━━━━━ Input records ━━━━━
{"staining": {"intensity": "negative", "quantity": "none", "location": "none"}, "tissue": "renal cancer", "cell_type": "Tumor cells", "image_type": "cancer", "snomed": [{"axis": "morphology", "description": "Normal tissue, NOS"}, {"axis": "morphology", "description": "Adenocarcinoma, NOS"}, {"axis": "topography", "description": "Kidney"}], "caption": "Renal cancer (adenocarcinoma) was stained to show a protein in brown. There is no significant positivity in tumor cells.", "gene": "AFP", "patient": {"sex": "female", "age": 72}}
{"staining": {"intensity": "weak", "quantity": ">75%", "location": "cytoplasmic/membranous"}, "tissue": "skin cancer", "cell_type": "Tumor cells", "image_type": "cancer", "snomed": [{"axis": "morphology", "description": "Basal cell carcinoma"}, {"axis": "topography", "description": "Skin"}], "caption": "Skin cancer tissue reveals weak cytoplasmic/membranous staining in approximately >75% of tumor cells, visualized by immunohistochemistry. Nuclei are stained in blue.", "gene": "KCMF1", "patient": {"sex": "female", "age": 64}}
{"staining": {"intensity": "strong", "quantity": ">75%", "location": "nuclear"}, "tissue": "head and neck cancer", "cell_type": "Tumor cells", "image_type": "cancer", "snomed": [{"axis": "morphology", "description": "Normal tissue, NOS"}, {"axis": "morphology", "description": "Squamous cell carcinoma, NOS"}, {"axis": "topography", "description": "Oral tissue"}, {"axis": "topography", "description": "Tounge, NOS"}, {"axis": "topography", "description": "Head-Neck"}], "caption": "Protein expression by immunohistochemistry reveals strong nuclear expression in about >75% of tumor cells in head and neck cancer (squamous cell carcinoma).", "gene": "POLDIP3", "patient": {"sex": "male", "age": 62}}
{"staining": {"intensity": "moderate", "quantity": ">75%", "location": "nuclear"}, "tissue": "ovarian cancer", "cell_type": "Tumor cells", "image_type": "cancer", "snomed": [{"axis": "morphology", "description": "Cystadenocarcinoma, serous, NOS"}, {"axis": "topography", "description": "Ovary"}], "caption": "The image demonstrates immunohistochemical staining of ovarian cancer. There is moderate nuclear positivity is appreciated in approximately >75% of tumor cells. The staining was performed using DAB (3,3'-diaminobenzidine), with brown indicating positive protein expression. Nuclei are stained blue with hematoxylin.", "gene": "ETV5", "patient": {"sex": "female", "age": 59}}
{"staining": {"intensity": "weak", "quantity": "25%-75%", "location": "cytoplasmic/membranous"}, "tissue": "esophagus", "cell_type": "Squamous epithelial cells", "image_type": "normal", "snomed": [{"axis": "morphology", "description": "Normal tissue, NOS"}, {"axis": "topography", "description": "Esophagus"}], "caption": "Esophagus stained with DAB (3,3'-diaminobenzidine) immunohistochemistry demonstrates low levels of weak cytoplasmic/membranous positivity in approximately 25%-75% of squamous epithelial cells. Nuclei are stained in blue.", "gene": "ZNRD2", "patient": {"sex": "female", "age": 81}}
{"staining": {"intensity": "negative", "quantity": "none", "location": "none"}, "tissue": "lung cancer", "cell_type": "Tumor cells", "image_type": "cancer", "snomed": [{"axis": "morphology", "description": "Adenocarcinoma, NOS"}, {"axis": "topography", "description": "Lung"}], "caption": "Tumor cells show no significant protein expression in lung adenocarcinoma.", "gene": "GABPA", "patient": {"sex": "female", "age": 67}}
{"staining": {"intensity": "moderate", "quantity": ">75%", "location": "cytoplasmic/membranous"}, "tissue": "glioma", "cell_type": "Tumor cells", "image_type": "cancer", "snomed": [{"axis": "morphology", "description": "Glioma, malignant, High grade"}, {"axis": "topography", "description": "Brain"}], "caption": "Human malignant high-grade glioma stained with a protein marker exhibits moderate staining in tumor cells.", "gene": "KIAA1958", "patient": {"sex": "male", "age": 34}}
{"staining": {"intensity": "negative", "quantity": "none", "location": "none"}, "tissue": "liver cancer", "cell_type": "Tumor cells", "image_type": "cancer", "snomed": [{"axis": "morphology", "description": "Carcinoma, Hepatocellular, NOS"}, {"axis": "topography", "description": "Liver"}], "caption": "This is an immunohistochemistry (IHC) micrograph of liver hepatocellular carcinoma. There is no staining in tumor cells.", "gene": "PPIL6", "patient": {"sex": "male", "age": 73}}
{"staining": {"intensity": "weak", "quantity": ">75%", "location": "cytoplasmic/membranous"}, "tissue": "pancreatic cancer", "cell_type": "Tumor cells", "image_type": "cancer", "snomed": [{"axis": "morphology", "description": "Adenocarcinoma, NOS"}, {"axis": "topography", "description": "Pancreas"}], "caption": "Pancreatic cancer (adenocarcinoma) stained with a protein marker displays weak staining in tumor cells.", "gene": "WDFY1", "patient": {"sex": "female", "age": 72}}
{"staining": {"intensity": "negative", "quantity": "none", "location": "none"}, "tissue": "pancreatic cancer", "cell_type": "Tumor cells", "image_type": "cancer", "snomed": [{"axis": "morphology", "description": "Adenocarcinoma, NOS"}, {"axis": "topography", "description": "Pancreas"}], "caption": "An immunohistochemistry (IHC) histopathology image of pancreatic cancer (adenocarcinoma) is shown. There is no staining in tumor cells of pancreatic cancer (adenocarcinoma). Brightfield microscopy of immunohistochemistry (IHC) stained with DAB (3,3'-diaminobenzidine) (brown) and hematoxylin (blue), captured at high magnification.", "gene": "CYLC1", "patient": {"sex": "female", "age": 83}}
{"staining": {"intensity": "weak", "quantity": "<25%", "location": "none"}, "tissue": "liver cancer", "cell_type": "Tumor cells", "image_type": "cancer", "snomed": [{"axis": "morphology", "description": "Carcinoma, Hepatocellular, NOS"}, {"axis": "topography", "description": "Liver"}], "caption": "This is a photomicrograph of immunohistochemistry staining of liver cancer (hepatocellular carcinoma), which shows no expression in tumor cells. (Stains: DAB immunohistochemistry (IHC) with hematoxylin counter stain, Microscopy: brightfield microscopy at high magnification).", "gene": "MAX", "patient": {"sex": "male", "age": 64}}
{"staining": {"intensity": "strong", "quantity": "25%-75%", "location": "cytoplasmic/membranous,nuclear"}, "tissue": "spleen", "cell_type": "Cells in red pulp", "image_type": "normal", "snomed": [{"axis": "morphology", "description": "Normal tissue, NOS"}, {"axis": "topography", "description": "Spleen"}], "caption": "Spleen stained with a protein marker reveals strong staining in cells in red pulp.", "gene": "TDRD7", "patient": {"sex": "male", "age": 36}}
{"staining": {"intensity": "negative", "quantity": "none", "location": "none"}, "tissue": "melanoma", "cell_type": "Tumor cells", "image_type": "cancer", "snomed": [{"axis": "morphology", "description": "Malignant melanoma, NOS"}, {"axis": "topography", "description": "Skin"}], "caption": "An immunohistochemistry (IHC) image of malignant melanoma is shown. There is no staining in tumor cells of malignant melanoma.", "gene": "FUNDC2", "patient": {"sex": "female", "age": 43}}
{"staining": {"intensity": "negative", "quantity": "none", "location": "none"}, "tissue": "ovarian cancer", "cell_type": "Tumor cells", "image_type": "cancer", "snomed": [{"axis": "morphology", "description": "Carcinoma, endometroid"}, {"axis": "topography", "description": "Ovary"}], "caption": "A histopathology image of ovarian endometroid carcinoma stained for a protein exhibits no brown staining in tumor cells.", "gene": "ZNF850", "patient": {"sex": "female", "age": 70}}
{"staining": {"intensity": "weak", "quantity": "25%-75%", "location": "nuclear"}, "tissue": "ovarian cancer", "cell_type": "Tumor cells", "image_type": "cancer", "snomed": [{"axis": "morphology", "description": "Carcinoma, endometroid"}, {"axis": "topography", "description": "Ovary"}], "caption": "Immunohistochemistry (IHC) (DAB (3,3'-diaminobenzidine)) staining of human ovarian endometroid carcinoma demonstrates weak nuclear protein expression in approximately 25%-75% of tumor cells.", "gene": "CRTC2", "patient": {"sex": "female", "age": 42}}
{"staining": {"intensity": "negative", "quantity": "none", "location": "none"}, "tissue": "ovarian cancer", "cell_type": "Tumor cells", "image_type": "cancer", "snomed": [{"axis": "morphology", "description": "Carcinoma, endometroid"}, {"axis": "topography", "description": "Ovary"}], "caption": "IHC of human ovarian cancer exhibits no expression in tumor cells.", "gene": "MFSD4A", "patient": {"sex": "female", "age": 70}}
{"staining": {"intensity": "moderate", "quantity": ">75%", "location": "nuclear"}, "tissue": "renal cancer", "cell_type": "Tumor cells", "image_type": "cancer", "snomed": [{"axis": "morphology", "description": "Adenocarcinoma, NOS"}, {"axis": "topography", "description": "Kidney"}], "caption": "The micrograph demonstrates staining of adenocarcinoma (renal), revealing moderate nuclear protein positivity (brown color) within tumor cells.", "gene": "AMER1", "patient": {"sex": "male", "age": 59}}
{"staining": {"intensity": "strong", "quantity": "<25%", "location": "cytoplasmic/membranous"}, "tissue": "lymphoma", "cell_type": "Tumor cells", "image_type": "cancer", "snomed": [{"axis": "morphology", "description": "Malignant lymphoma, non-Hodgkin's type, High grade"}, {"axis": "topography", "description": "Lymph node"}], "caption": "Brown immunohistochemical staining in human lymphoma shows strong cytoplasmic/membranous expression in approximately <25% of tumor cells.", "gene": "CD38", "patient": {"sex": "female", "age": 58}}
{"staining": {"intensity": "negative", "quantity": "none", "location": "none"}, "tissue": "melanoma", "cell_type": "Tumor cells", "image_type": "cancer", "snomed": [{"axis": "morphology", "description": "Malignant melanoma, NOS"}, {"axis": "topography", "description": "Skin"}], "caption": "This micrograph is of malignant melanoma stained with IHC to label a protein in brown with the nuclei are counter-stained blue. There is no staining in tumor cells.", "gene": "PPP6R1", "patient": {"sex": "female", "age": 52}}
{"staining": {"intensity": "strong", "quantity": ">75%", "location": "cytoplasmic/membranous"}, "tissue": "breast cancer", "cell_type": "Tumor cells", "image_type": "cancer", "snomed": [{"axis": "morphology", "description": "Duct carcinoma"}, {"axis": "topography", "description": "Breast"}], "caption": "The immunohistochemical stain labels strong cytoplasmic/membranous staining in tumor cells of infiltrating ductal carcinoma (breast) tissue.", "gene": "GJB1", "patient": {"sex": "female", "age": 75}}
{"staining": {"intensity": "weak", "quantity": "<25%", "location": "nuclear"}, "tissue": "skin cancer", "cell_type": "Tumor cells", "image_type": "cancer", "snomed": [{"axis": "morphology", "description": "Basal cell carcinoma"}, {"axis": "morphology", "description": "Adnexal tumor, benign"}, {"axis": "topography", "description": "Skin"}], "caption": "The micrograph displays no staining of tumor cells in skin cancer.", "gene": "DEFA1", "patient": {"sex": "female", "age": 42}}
━━━━━
> [Task item]
Copy the lines above exactly, from the very first through the one containing "expression by immunohistochemistry", and include no other line.

> [Completed task]
{"staining": {"intensity": "negative", "quantity": "none", "location": "none"}, "tissue": "renal cancer", "cell_type": "Tumor cells", "image_type": "cancer", "snomed": [{"axis": "morphology", "description": "Normal tissue, NOS"}, {"axis": "morphology", "description": "Adenocarcinoma, NOS"}, {"axis": "topography", "description": "Kidney"}], "caption": "Renal cancer (adenocarcinoma) was stained to show a protein in brown. There is no significant positivity in tumor cells.", "gene": "AFP", "patient": {"sex": "female", "age": 72}}
{"staining": {"intensity": "weak", "quantity": ">75%", "location": "cytoplasmic/membranous"}, "tissue": "skin cancer", "cell_type": "Tumor cells", "image_type": "cancer", "snomed": [{"axis": "morphology", "description": "Basal cell carcinoma"}, {"axis": "topography", "description": "Skin"}], "caption": "Skin cancer tissue reveals weak cytoplasmic/membranous staining in approximately >75% of tumor cells, visualized by immunohistochemistry. Nuclei are stained in blue.", "gene": "KCMF1", "patient": {"sex": "female", "age": 64}}
{"staining": {"intensity": "strong", "quantity": ">75%", "location": "nuclear"}, "tissue": "head and neck cancer", "cell_type": "Tumor cells", "image_type": "cancer", "snomed": [{"axis": "morphology", "description": "Normal tissue, NOS"}, {"axis": "morphology", "description": "Squamous cell carcinoma, NOS"}, {"axis": "topography", "description": "Oral tissue"}, {"axis": "topography", "description": "Tounge, NOS"}, {"axis": "topography", "description": "Head-Neck"}], "caption": "Protein expression by immunohistochemistry reveals strong nuclear expression in about >75% of tumor cells in head and neck cancer (squamous cell carcinoma).", "gene": "POLDIP3", "patient": {"sex": "male", "age": 62}}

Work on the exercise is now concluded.